En estas circunstancias, surge un problema crucial: ¿Qué significa ser un crítico comprometido con la verdad cuando los fundamentos de la verdad en la opinión pública se destruyen sistemáticamente? Si la democracia se basa en el logos —es decir, el discurso racional, el lenguaje común y los significados controvertidos—, ¿qué ocurre cuando el logos es secuestrado por el troleo, la desinformación y el espectáculo populista?
Estas preguntas son fundamentales para el análisis mediático contemporáneo. La tensión entre las herramientas retóricas de la era digital y los fundamentos epistemológicos de la democracia, en particular, exige replantear la ética de la crítica.
Cabe destacar que este problema se agudizó aún más en Turquía tras las Operaciones del 19 de Marzo. No es exagerado afirmar que ese momento simbolizó una ruptura: el régimen autoritario, considerado durante mucho tiempo inquebrantable, encontró una resistencia significativa no solo a través de las elecciones, sino también mediante el auge de movimientos sociales que transformaron las posibilidades políticas.
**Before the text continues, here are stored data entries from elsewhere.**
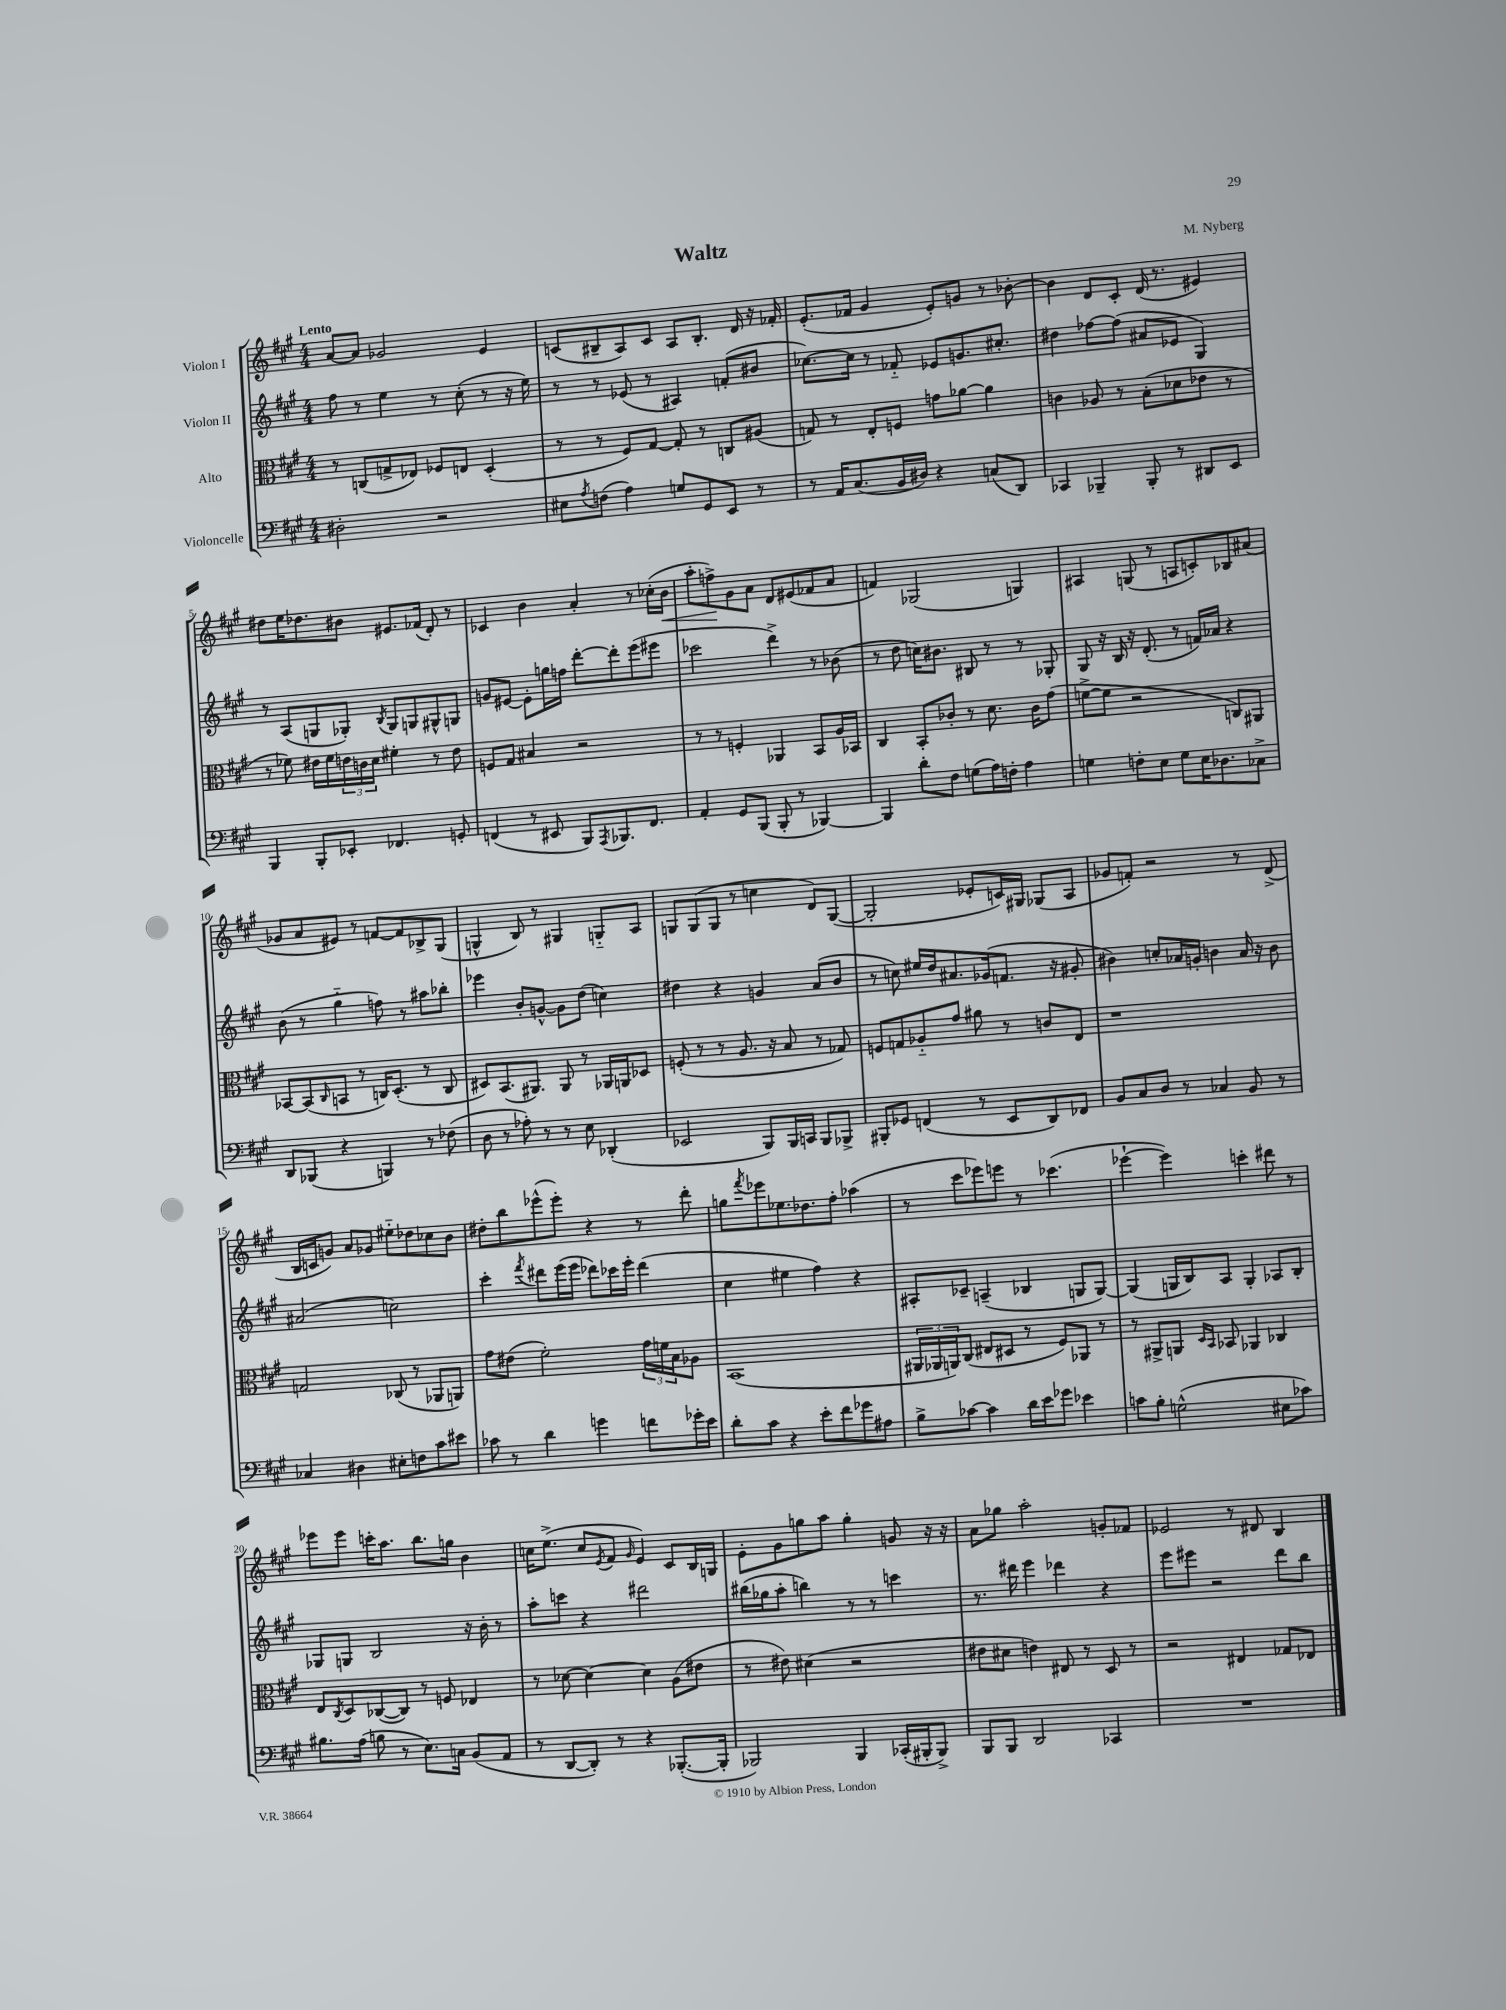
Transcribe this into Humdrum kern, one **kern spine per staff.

**kern	**kern	**kern	**kern
*staff4	*staff3	*staff2	*staff1
*clefF4	*clefC3	*clefG2	*clefG2
*k[f#c#g#]	*k[f#c#g#]	*k[f#c#g#]	*k[f#c#g#]
*M4/4	*M4/4	*M4/4	*M4/4
2D#'	8r	8ff#	[8a
.	(8C	8r	8a]
.	8G^	4ee	2g-
.	8E-)	.	.
2r	8F-	8r	.
.	8E	(8cc#'	.
.	(4D'	8r	4e
.	.	16r	.
.	.	16ee)	.
=	=	=	=
8E#	8r	8r	(8c
8qA	.	.	.
(8F	8r	8r	8B#~
4A)	8F#)	(8e-	8A)
.	[8G#	8r	8c
8G	8G#']	4A#)	8A
8GG#	8r	.	8.B#'
8EE	8C	(8f'	.
.	.	.	16d
8r	(8A#	8b#	16r
.	.	.	16f-'
=	=	=	=
8r	8G)	[8.cc-)	(8.e'
16AA	8r	.	.
(8.C#	.	16cc-]	16f-
.	8E'	8r	4g#
16BB	8F	8f-'~	.
16D#)	.	.	.
4r	8g	8e-	8e')
.	[8a-	8.g	8g
(8C	4a-]	.	8r
.	.	8.cc#'	.
8DD)	.	.	[8b-'
=	=	=	=
4CC-	4c	4dd#	4b-]
4BBB-~	8A-	[8ff-	8d
.	8r	(8ff-]	8c#'
8BBB-'	(8B'	8a#	(16d
.	.	.	8.r
8r	8d-	8e-	.
8DD#	8e-	4G#)	4e#)
8EE	8r	.	.
=	=	=	=
4BBB	8r	8r	8dd#
.	8f-)	(8A	16ee
.	.	.	8.dd-
8BBB'	16e#	8G	.
.	16f-	.	.
8EE-'	24e	8G-')	8b#
.	24c	.	.
.	24d	.	.
.	.	8qB	.
4.FF-	4f#'	8G-	8.e#
.	.	8G	.
.	.	.	(16f-
.	8r	8G#^^	8d')
8GG'	8e	8G	8r
=	=	=	=
(4FF	8F	8g	4c-
.	8G#	[8e#	.
8r	4B#	8e#']	4b
8EE#	.	16gg	.
.	.	16ff	.
8BBB)	2r	[8ddd'	4a'
8qAAA	.	.	.
8.BBB-	.	8ddd']	.
.	.	(8eee	8r
8.FF	.	.	.
.	.	8eee#	(16cc-'
.	.	.	16b
=	=	=	=
4AA'	8r	2ccc-	8aa'
.	8r	.	8ff^)
8GG#	4F'	.	8g#
(8BBB	.	.	8a
8BBB'	4AA-	4ddd^)	8d
8r	.	.	(8e#
[4BBB-)	8BB	8r	8f-
.	16A	(8b-	8a
.	16BB-	.	.
=	=	=	=
4BBB-]	4C#	8r	4f)
.	.	8dd	.
8d'	8BB'	16cc)	(2G-
.	.	8.b#	.
8F#	8c-'	.	.
(8G	8r	8B#	.
16A)	8.d	8r	.
16F'	.	.	.
4A	.	8r	4G)
.	16c-	.	.
.	(8g#	8G-'	.
=	=	=	=
4G	[8f^	8G#	4A#
.	8f]	16r	.
.	.	16B	.
8F'	2r	16r	(8G
.	.	(8.d'	.
8E	.	.	8r
8G	.	8r	8A
16E	.	16f)	8c')
8.D-	.	16a-	.
.	8C)	4r	8B-
8C-^	8AA#	.	(8a#
=	=	=	=
8DD	[8BB-	(8b	8g-
(8BBB-	(8BB-]	8r	8a
.	16qqC#	.	.
4r	8BB	4gg#'~	8e#)
.	8r	.	8r
4BBB)	16C)	8ff)	[8f
.	(8.D'	.	.
.	.	8r	8f]
8r	8r	8aa#	8B-^
(8F-	8C	8bb-'	(8G#
=	=	=	=
8D	8D#)	4eee-	4G^^
8r	(8.BB	.	.
8A-')	.	8b'	8B)
.	8.AA#)	.	.
8r	.	[8g^^	8r
8r	8AA#	8g]	4G#
8E	8r	(8dd	.
(4DD-'	16AA-	4cc)	8G'~
.	16AA	.	.
.	8D-	.	8A
=	=	=	=
2EE-	(8F'	4dd#	8G
.	8r	.	(8G
.	8r	4r	8G
.	8.A	.	8r
8BBB)	.	4g	4cc
.	16r	.	.
16BBB	8B	.	.
16CC	.	.	.
8BBB	8r	(8a	8d)
8BBB-^	8G-)	8b	([8G
=	=	=	=
8BBB#'	8F	8r	2G']
8GG-	8G	8cc)	.
(4FF	8A-'~	16ee#	.
.	.	16dd	.
.	8g#	8.a#	.
8r	8a#	.	8e-'
.	.	(16g-	.
8EE	8r	8.f	16c)
.	.	.	16G#
8DD)	8c	.	(8G-
.	.	16r	.
8FF-	8E	8g#'	8A
=	=	=	=
8BB	1r	4b#)	8g-
8C#	.	.	8f')
8D	.	8cc'	2r
8r	.	16a-	.
.	.	16g'	.
4C-	.	4b	.
8BB	.	16a-	8r
.	.	16r	.
8r	.	8b	(8d^
=	=	=	=
4C-	2G	(2a#	16B
.	.	.	16c
.	.	.	8g)
4D#	.	.	8a
.	.	.	8g-
8E#'	(8C-	2cc)	8ee#'~
8F	8r	.	8dd-
8c#	8AA-	.	8cc-
8e#	8AA)	.	8b
=	=	=	=
8c-	8g#	4ccc#'	8dd#'
8r	(8e#	.	8bb
.	.	8qfff#	.
4d	2f#')	8ddd#	(8eee-^^
.	.	(16eee	8eee-')
.	.	16eee	.
4g	.	8ddd-)	4r
.	.	16ccc-	.
.	.	16eee'	.
8f	24g#	(4ddd-	8r
.	24f	.	.
.	24B	.	.
16g-'	8A-	.	8ddd'
16e	.	.	.
=	=	=	=
8d'	(1BB	4cc#	8gg
.	.	.	8qfff#
8c#	.	.	8eee-
4r	.	4ee#	8.ee-
.	.	.	8.dd-
8e'	.	4ff#)	.
8f#	.	.	8ff#'
8g-	.	4r	(4aa-
8A#	.	.	.
=	=	=	=
8B^	24AA#	8A#'	8r
.	24AA-	.	.
.	24AA)	.	.
[8c-	(8C#	8c-~	8ccc#
4c-]	8E#	(4A~	8eee-)
.	8D#	.	8eee
16d	8r	4B-	8r
16e	.	.	.
8g-	8F#)	.	(4.ccc-
4e-	8AA-	8G	.
.	8r	[8G)	.
=	=	=	=
8c	8r	(4G]	[4eee-`
8B'	8AA#^	.	.
(2G^^	8AA	16G	4eee-])
.	.	16B)	.
.	16qqD	.	.
.	16qqBB	.	.
.	8BB-	8A	.
.	4AA-	4G'	4ccc'
8E#	4C-	8A-	8ddd#
8c-)	.	8B'	8r
=	=	=	=
8.B#	8E	8G-	8eee-
.	8qC#	.	.
.	8D	8G	8eee-
(16A	.	.	.
8B	([8C-	2B	16ccc'
.	.	.	8.aa
8r	8C-])	.	.
8.E)	8r	.	8.bb
.	8F	.	.
16C	.	.	16gg
(8BB	4E-	16r	4b
.	.	16b'	.
8AA	.	8r	.
=	=	=	=
8r	8r	8aa'	16cc
.	.	.	(8.ee^
[8DD	[8d-	8ccc	.
8DD'])	4d-_	4r	8cc
.	.	.	8qe
8r	.	.	8f#
.	.	.	16qqg#
4r	4d-]	2ddd#	4e)
([8.BBB-'	(8A	.	8c#
.	8e#	.	16B
16BBB-']	.	.	16G
=	=	=	=
2BBB-)	8r	(16bb#	8e'
.	.	16gg-	.
.	8e#)	8aa'	8g#
.	(4d#	4bb)	8gg
.	.	.	8aa
4BBB-	2r	8r	4gg'
.	.	8r	.
(16CC-'	.	4ccc	8g
16BBB#'	.	.	.
8BBB#^)	.	.	16r
.	.	.	16r
=	=	=	=
8BBB	8e#	8.r	8a
8BBB	8d#	.	8gg-
.	.	16ddd#	.
2DD	4e)	4eee	2aa'
.	8E#	4ddd-	.
.	8r	.	.
4CC-	8D	4r	8g'
.	8r	.	8f-
=	=	=	=
1r	2r	8eee	2e-
.	.	8eee#	.
.	.	2r	.
.	4E#	.	8r
.	.	.	8d#
.	8G-	8ddd	4B
.	8E-	8bb	.
==	==	==	==
*-	*-	*-	*-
Es en este contexto que creo que necesitamos repensar el legado de la crítica despiadada. La tradición que desciende de Marx, Nietzsche y Foucault exige una vigilancia constante contra la complicidad institucional. Pero ¿puede esta vigilancia privar a veces al crítico de la capacidad de ver transformaciones inesperadas? ¿Y si la crítica se vuelve tan despiadada que ignora las formas genuinas de subjetivación política?
Un ejemplo contemporáneo de este problema se encuentra en una promesa que hizo Selahattin Demirtaş: «No permitiremos que Recep Tayyip Erdoğan se convierta en presidente». No se trataba de un simple eslogan. Era una promesa política, un juramento, que movilizó a un movimiento de oposición que trascendió las fronteras ideológicas y de clase. El principal partido de la oposición, el CHP, que durante mucho tiempo había sido socio del sistema político turco, se vio obligado a aceptar este juramento no por voluntad propia, sino bajo la presión de los movimientos sociales.
Esta dinámica, en mi opinión, también supone una seria prueba para los críticos. Durante años, tratar al CHP como una extensión del régimen era fácil y, a menudo, justificado. Pero es importante destacar que la situación está cambiando. Lo que presenciamos no es tanto una transformación ideológica del CHP, sino que se ve obligado a cambiar por la presión desde abajo: se le obliga a asumir una promesa, un juramento, que no creó.
Así pues, la cuestión no es cuán “ingenuo” o “inocente” es el CHP, sino si este partido, incluso si tiene defectos, puede ser portador de una reivindicación democrática.
En este punto, el crítico, decidido a exponer todo compromiso, se vuelve tal vez no despiadado, pero sí inquieto: una inquietud que no logra prever que el poder puede, de hecho, retroceder ante la presión social.

Esto, por supuesto, no es un llamado al silencio crítico. No es una defensa de la política partidista. Al contrario, es un llamado a recalibrar la ética de la crítica. Lo que importa hoy no es solo lo que destruimos; sino las demandas que planteamos, las promesas que hacemos. Quizás el deber del crítico ya no sea simplemente decir la verdad a quienes ostentan el poder; es escuchar atentamente las verdades que se dicen desde abajo y abrir espacio en este abismo no solo para la duda, sino también para la posibilidad de la esperanza.
En momentos como estos, el crítico severo quizá también deba correr el riesgo de ser sorprendido.